**Task instructions**
Pull out and copy each line of the material below that contains the string "makeId".
"""
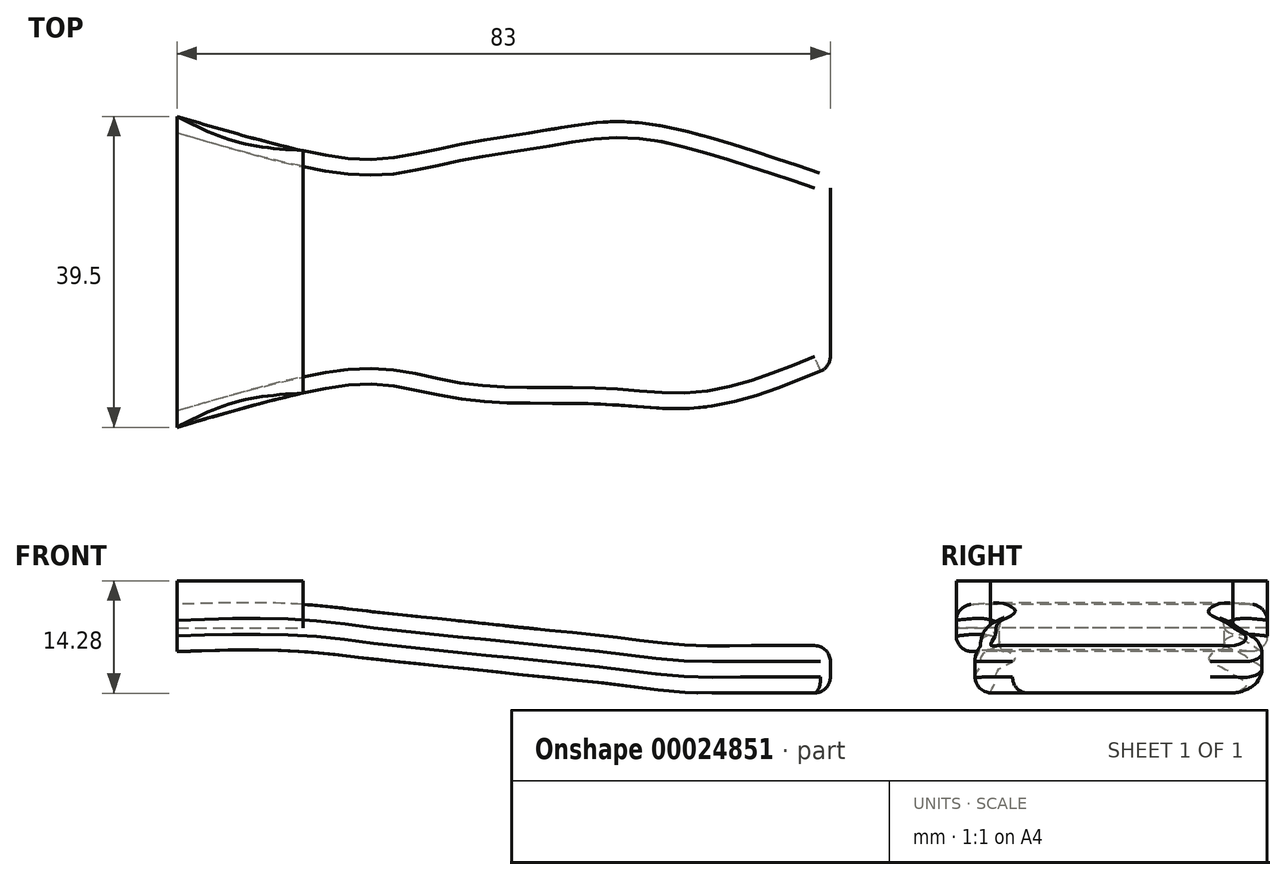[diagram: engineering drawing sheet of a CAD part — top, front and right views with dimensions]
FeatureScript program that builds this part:
annotation { "Feature Type Name" : "Feature", "Feature Type Description" : "" }
export const myFeature = defineFeature(function(context is Context, id is Id, definition is map)
    precondition{}
    {
        {
            var Q0;
            Q0=qCreatedBy(makeId("Top.planeOp"),FACE);
            var sketch = newSketch(context, id + "F0", { "sketchPlane" : qUnion([Q0])});
            skFitSpline(sketch, "E0", {"points": [v(0, 19.75) * mm, v(7.58, 16.5) * mm, v(16, 15.4) * mm], "startDerivative": vector(14.91, -7.63) * mm, "endDerivative": vector(17.08, -1.1) * mm});
            skFitSpline(sketch, "E1.MirrorCS", {"points": [v(0, -19.75) * mm, v(7.58, -16.5) * mm, v(16, -15.4) * mm], "startDerivative": vector(14.91, 7.63) * mm, "endDerivative": vector(17.08, 1.1) * mm});
            skLineSegment(sketch, "E2", {"start": v(0, 19.75) * mm, "end": v(0, -19.75) * mm});
            skLineSegment(sketch, "E3", {"start": v(16, 15.4) * mm, "end": v(16, -15.4) * mm});
            skSolve(sketch);
        }
        {
            var Q0;
            Q0=makeQuery(id+"F0.imprint","IMPRINT",FACE,{"disambiguationData":[TD([[makeQuery(id+"F0.imprint","IMPRINT",EDGE,{"derivedFrom":sQuery(id+"F0.wireOp",EDGE,"E0")}),-1.0]])]});
            extrude(context, id + "F1", {"entities" : qUnion([Q0]), "depth" : 6 * mm});
        }
        {
            var Q0;
            Q0=makeQuery(id+"F1.opExtrude","SWEPT_FACE",FACE,{"disambiguationData":[OSD([sQuery(id+"F0.wireOp",EDGE,"E3")])]});
            cPlane(context, id + "F2", {"entities" : qUnion([Q0]), "cplaneType" : CPlaneType.OFFSET, "offset" : 0 * mm, "width" : 152.4 * mm, "height" : 152.4 * mm});
        }
        {
            var Q0;
            Q0=qCreatedBy(id+"F2.planeOp",FACE);
            cPlane(context, id + "F3", {"entities" : qUnion([Q0]), "cplaneType" : CPlaneType.OFFSET, "offset" : 9.5 * mm, "width" : 152.4 * mm, "height" : 152.4 * mm});
        }
        {
            var Q0;
            Q0=qCreatedBy(id+"F3.planeOp",FACE);
            cPlane(context, id + "F4", {"entities" : qUnion([Q0]), "cplaneType" : CPlaneType.OFFSET, "offset" : 9.5 * mm, "width" : 152.4 * mm, "height" : 152.4 * mm});
        }
        {
            var Q0;
            Q0=qCreatedBy(id+"F3.planeOp",FACE);
            var sketch = newSketch(context, id + "F5", { "sketchPlane" : qUnion([Q0])});
            skLineSegment(sketch, "E4.rect.bottom", {"start": v(-14.3, 2) * mm, "end": v(14.3, 2) * mm});
            skLineSegment(sketch, "E4.rect.top", {"start": v(-14.3, -4) * mm, "end": v(14.3, -4) * mm});
            skLineSegment(sketch, "E4.rect.left", {"start": v(-14.3, 2) * mm, "end": v(-14.3, -4) * mm});
            skLineSegment(sketch, "E4.rect.right", {"start": v(14.3, 2) * mm, "end": v(14.3, -4) * mm});
            skPoint(sketch, "E4.rect.middle", {"position": v(0, -1) * mm});
            skSolve(sketch);
        }
        {
            var Q0;
            Q0=qCreatedBy(id+"F4.planeOp",FACE);
            var sketch = newSketch(context, id + "F6", { "sketchPlane" : qUnion([Q0])});
            skLineSegment(sketch, "E5.rect.bottom", {"start": v(16, 1) * mm, "end": v(-16, 1) * mm});
            skLineSegment(sketch, "E5.rect.top", {"start": v(16, -5) * mm, "end": v(-16, -5) * mm});
            skLineSegment(sketch, "E5.rect.left", {"start": v(16, 1) * mm, "end": v(16, -5) * mm});
            skLineSegment(sketch, "E5.rect.right", {"start": v(-16, 1) * mm, "end": v(-16, -5) * mm});
            skSolve(sketch);
        }
        {
            var Q0;
            Q0=qCreatedBy(id+"F4.planeOp",FACE);
            cPlane(context, id + "F7", {"entities" : qUnion([Q0]), "cplaneType" : CPlaneType.OFFSET, "offset" : 12 * mm, "width" : 152.4 * mm, "height" : 152.4 * mm});
        }
        {
            var Q0;
            Q0=qCreatedBy(id+"F7.planeOp",FACE);
            cPlane(context, id + "F8", {"entities" : qUnion([Q0]), "cplaneType" : CPlaneType.OFFSET, "offset" : 8.5 * mm, "width" : 152.4 * mm, "height" : 152.4 * mm});
        }
        {
            var Q0;
            Q0=qCreatedBy(id+"F8.planeOp",FACE);
            cPlane(context, id + "F9", {"entities" : qUnion([Q0]), "cplaneType" : CPlaneType.OFFSET, "offset" : 10.5 * mm, "width" : 152.4 * mm, "height" : 152.4 * mm});
        }
        {
            var Q0;
            Q0=qCreatedBy(id+"F9.planeOp",FACE);
            cPlane(context, id + "F10", {"entities" : qUnion([Q0]), "cplaneType" : CPlaneType.OFFSET, "offset" : 4 * mm, "width" : 152.4 * mm, "height" : 152.4 * mm});
        }
        {
            var Q0;
            Q0=qCreatedBy(id+"F10.planeOp",FACE);
            cPlane(context, id + "F11", {"entities" : qUnion([Q0]), "cplaneType" : CPlaneType.OFFSET, "offset" : 13 * mm, "width" : 152.4 * mm, "height" : 152.4 * mm});
        }
        {
            var Q0;
            Q0=qCreatedBy(id+"F7.planeOp",FACE);
            var sketch = newSketch(context, id + "F12", { "sketchPlane" : qUnion([Q0])});
            skPoint(sketch, "E6.rect.middle", {"position": v(0, -3.26) * mm});
            skLineSegment(sketch, "E7", {"start": v(-16.7, -0.26) * mm, "end": v(18, -0.26) * mm});
            skLineSegment(sketch, "E8.MirrorCS", {"start": v(-16.7, -6.26) * mm, "end": v(18, -6.26) * mm});
            skLineSegment(sketch, "E9", {"start": v(-16.7, -0.26) * mm, "end": v(-16.7, -6.26) * mm});
            skLineSegment(sketch, "E10", {"start": v(18, -0.26) * mm, "end": v(18, -6.26) * mm});
            skSolve(sketch);
        }
        {
            var Q0;
            Q0=qCreatedBy(id+"F8.planeOp",FACE);
            var sketch = newSketch(context, id + "F13", { "sketchPlane" : qUnion([Q0])});
            skLineSegment(sketch, "E11", {"start": v(19.08, -1.15) * mm, "end": v(-16.9, -1.15) * mm});
            skLineSegment(sketch, "E12.MirrorCS", {"start": v(19.08, -7.15) * mm, "end": v(-16.9, -7.15) * mm});
            skLineSegment(sketch, "E13", {"start": v(-16.9, -7.15) * mm, "end": v(-16.9, -1.15) * mm});
            skLineSegment(sketch, "E14", {"start": v(19.08, -1.15) * mm, "end": v(19.08, -7.15) * mm});
            skSolve(sketch);
        }
        {
            var Q0;
            Q0=qCreatedBy(id+"F9.planeOp",FACE);
            var sketch = newSketch(context, id + "F14", { "sketchPlane" : qUnion([Q0])});
            skLineSegment(sketch, "E15", {"start": v(-17.3, -2.25) * mm, "end": v(17.5, -2.25) * mm});
            skLineSegment(sketch, "E16.MirrorCS", {"start": v(-17.3, -8.25) * mm, "end": v(17.5, -8.25) * mm});
            skLineSegment(sketch, "E17", {"start": v(17.5, -2.25) * mm, "end": v(17.5, -8.25) * mm});
            skLineSegment(sketch, "E18", {"start": v(-17.3, -2.25) * mm, "end": v(-17.3, -8.25) * mm});
            skSolve(sketch);
        }
        {
            var Q0;
            Q0=qCreatedBy(id+"F10.planeOp",FACE);
            var sketch = newSketch(context, id + "F15", { "sketchPlane" : qUnion([Q0])});
            skLineSegment(sketch, "E19", {"start": v(-16.68, -2.25) * mm, "end": v(16.35, -2.25) * mm});
            skLineSegment(sketch, "E20.MirrorCS", {"start": v(-16.68, -8.25) * mm, "end": v(16.35, -8.25) * mm});
            skLineSegment(sketch, "E21", {"start": v(16.35, -2.25) * mm, "end": v(16.35, -8.25) * mm});
            skLineSegment(sketch, "E22", {"start": v(-16.68, -2.25) * mm, "end": v(-16.68, -8.25) * mm});
            skSolve(sketch);
        }
        {
            var Q0;
            Q0=qCreatedBy(id+"F11.planeOp",FACE);
            var sketch = newSketch(context, id + "F16", { "sketchPlane" : qUnion([Q0])});
            skLineSegment(sketch, "E23.rect.bottom", {"start": v(-12.09, -2.25) * mm, "end": v(12.09, -2.25) * mm});
            skLineSegment(sketch, "E23.rect.top", {"start": v(-12.09, -8.25) * mm, "end": v(12.09, -8.25) * mm});
            skLineSegment(sketch, "E23.rect.left", {"start": v(-12.09, -2.25) * mm, "end": v(-12.09, -8.25) * mm});
            skLineSegment(sketch, "E23.rect.right", {"start": v(12.09, -2.25) * mm, "end": v(12.09, -8.25) * mm});
            skSolve(sketch);
        }
        {
            var Q0;
            Q0=qCreatedBy(makeId("Right.planeOp"),FACE);
            var sketch = newSketch(context, id + "F17", { "sketchPlane" : qUnion([Q0])});
            skLineSegment(sketch, "E24.rect.bottom", {"start": v(19.75, 3) * mm, "end": v(-19.75, 3) * mm});
            skLineSegment(sketch, "E24.rect.top", {"start": v(19.75, -3) * mm, "end": v(-19.75, -3) * mm});
            skLineSegment(sketch, "E24.rect.left", {"start": v(19.75, 3) * mm, "end": v(19.75, -3) * mm});
            skLineSegment(sketch, "E24.rect.right", {"start": v(-19.75, 3) * mm, "end": v(-19.75, -3) * mm});
            skPoint(sketch, "E24.rect.middle", {"position": v(0, 0) * mm});
            skSolve(sketch);
        }
        {
            var Q0;
            Q0=qCreatedBy(id+"F2.planeOp",FACE);
            var sketch = newSketch(context, id + "F18", { "sketchPlane" : qUnion([Q0])});
            skLineSegment(sketch, "E25.rect.bottom", {"start": v(-15.4, 3) * mm, "end": v(15.4, 3) * mm});
            skLineSegment(sketch, "E25.rect.top", {"start": v(-15.4, -3) * mm, "end": v(15.4, -3) * mm});
            skLineSegment(sketch, "E25.rect.left", {"start": v(-15.4, 3) * mm, "end": v(-15.4, -3) * mm});
            skLineSegment(sketch, "E25.rect.right", {"start": v(15.4, 3) * mm, "end": v(15.4, -3) * mm});
            skPoint(sketch, "E25.rect.middle", {"position": v(0, 0) * mm});
            skSolve(sketch);
        }
        {
            var Q0;
            Q0=makeQuery(id+"F17.imprint","IMPRINT",FACE,{"disambiguationData":[TD([[makeQuery(id+"F17.imprint","IMPRINT",EDGE,{"derivedFrom":sQuery(id+"F17.wireOp",EDGE,"E24.rect.bottom")}),1.0]])]});
            var Q1;
            Q1=makeQuery(id+"F18.imprint","IMPRINT",FACE,{"disambiguationData":[TD([[makeQuery(id+"F18.imprint","IMPRINT",EDGE,{"derivedFrom":sQuery(id+"F18.wireOp",EDGE,"E25.rect.bottom")}),-1.0]])]});
            var Q2;
            Q2=makeQuery(id+"F5.imprint","IMPRINT",FACE,{"disambiguationData":[TD([[makeQuery(id+"F5.imprint","IMPRINT",EDGE,{"derivedFrom":sQuery(id+"F5.wireOp",EDGE,"E4.rect.bottom")}),-1.0]])]});
            var Q3;
            Q3=makeQuery(id+"F6.imprint","IMPRINT",FACE,{"disambiguationData":[TD([[makeQuery(id+"F6.imprint","IMPRINT",EDGE,{"derivedFrom":sQuery(id+"F6.wireOp",EDGE,"E5.rect.bottom")}),1.0]])]});
            var Q4;
            Q4=makeQuery(id+"F12.imprint","IMPRINT",FACE,{"disambiguationData":[TD([[makeQuery(id+"F12.imprint","IMPRINT",EDGE,{"derivedFrom":sQuery(id+"F12.wireOp",EDGE,"E7")}),-1.0]])]});
            var Q5;
            Q5=makeQuery(id+"F13.imprint","IMPRINT",FACE,{"disambiguationData":[TD([[makeQuery(id+"F13.imprint","IMPRINT",EDGE,{"derivedFrom":sQuery(id+"F13.wireOp",EDGE,"E11")}),1.0]])]});
            var Q6;
            Q6=makeQuery(id+"F14.imprint","IMPRINT",FACE,{"disambiguationData":[TD([[makeQuery(id+"F14.imprint","IMPRINT",EDGE,{"derivedFrom":sQuery(id+"F14.wireOp",EDGE,"E15")}),-1.0]])]});
            var Q7;
            Q7=makeQuery(id+"F15.imprint","IMPRINT",FACE,{"disambiguationData":[TD([[makeQuery(id+"F15.imprint","IMPRINT",EDGE,{"derivedFrom":sQuery(id+"F15.wireOp",EDGE,"E19")}),-1.0]])]});
            var Q8;
            Q8=makeQuery(id+"F16.imprint","IMPRINT",FACE,{"disambiguationData":[TD([[makeQuery(id+"F16.imprint","IMPRINT",EDGE,{"derivedFrom":sQuery(id+"F16.wireOp",EDGE,"E23.rect.bottom")}),-1.0]])]});
            loft(context, id + "F19", {"sheetProfilesArray" : [{ "sheetProfileEntities" : qUnion([Q0]) }, { "sheetProfileEntities" : qUnion([Q1]) }, { "sheetProfileEntities" : qUnion([Q2]) }, { "sheetProfileEntities" : qUnion([Q3]) }, { "sheetProfileEntities" : qUnion([Q4]) }, { "sheetProfileEntities" : qUnion([Q5]) }, { "sheetProfileEntities" : qUnion([Q6]) }, { "sheetProfileEntities" : qUnion([Q7]) }, { "sheetProfileEntities" : qUnion([Q8]) }]});
        }
        {
            var Q0;
            Q0=makeQuery(id+"F19.opLoft","SWEPT_EDGE",EDGE,{"disambiguationData":[OSD([sQuery(id+"F17.wireOp",EDGE,"E24.rect.bottom"),sQuery(id+"F17.wireOp",EDGE,"E24.rect.right"),sQuery(id+"F18.wireOp",EDGE,"E25.rect.bottom"),sQuery(id+"F18.wireOp",EDGE,"E25.rect.left")])]});
            var Q1;
            Q1=makeQuery(id+"F19.opLoft","SWEPT_EDGE",EDGE,{"disambiguationData":[OSD([sQuery(id+"F17.wireOp",EDGE,"E24.rect.top"),sQuery(id+"F17.wireOp",EDGE,"E24.rect.right"),sQuery(id+"F18.wireOp",EDGE,"E25.rect.top"),sQuery(id+"F18.wireOp",EDGE,"E25.rect.left")])]});
            var Q2;
            Q2=makeQuery(id+"F19.opLoft","SWEPT_EDGE",EDGE,{"disambiguationData":[OSD([sQuery(id+"F15.wireOp",EDGE,"E19"),sQuery(id+"F15.wireOp",EDGE,"E21"),sQuery(id+"F16.wireOp",EDGE,"E23.rect.bottom"),sQuery(id+"F16.wireOp",EDGE,"E23.rect.right")])]});
            var Q3;
            Q3=makeQuery(id+"F19.opLoft","SWEPT_EDGE",EDGE,{"disambiguationData":[OSD([sQuery(id+"F15.wireOp",EDGE,"E20.MirrorCS"),sQuery(id+"F15.wireOp",EDGE,"E21"),sQuery(id+"F16.wireOp",EDGE,"E23.rect.top"),sQuery(id+"F16.wireOp",EDGE,"E23.rect.right")])]});
            var Q4;
            Q4=makeQuery(id+"F19.opLoft","MID_CAP_EDGE",EDGE,{"disambiguationData":[OSD([sQuery(id+"F16.wireOp",EDGE,"E23.rect.bottom"),sQuery(id+"F16.wireOp",EDGE,"E23.rect.top"),sQuery(id+"F16.wireOp",EDGE,"E23.rect.right")])],"capPos":8.0});
            var Q5;
            Q5=makeQuery(id+"F19.opLoft","MID_CAP_EDGE",EDGE,{"disambiguationData":[OSD([sQuery(id+"F16.wireOp",EDGE,"E23.rect.bottom"),sQuery(id+"F16.wireOp",EDGE,"E23.rect.left"),sQuery(id+"F16.wireOp",EDGE,"E23.rect.right")])],"capPos":8.0});
            var Q6;
            Q6=makeQuery(id+"F19.opLoft","MID_CAP_EDGE",EDGE,{"disambiguationData":[OSD([sQuery(id+"F16.wireOp",EDGE,"E23.rect.top"),sQuery(id+"F16.wireOp",EDGE,"E23.rect.left"),sQuery(id+"F16.wireOp",EDGE,"E23.rect.right")])],"capPos":8.0});
            var Q7;
            Q7=makeQuery(id+"F19.opLoft","MID_CAP_EDGE",EDGE,{"disambiguationData":[OSD([sQuery(id+"F16.wireOp",EDGE,"E23.rect.bottom"),sQuery(id+"F16.wireOp",EDGE,"E23.rect.top"),sQuery(id+"F16.wireOp",EDGE,"E23.rect.left")])],"capPos":8.0});
            fillet(context, id + "F20", {"entities" : qUnion([Q0, Q1, Q2, Q3, Q4, Q5, Q6, Q7]), "radius" : 2 * mm, "tangentPropagation" : true, "allowEdgeOverflow" : false});
        }
    });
"""
**Finished task**
            Q0=qCreatedBy(makeId("Top.planeOp"),FACE);
            Q0=qCreatedBy(makeId("Right.planeOp"),FACE);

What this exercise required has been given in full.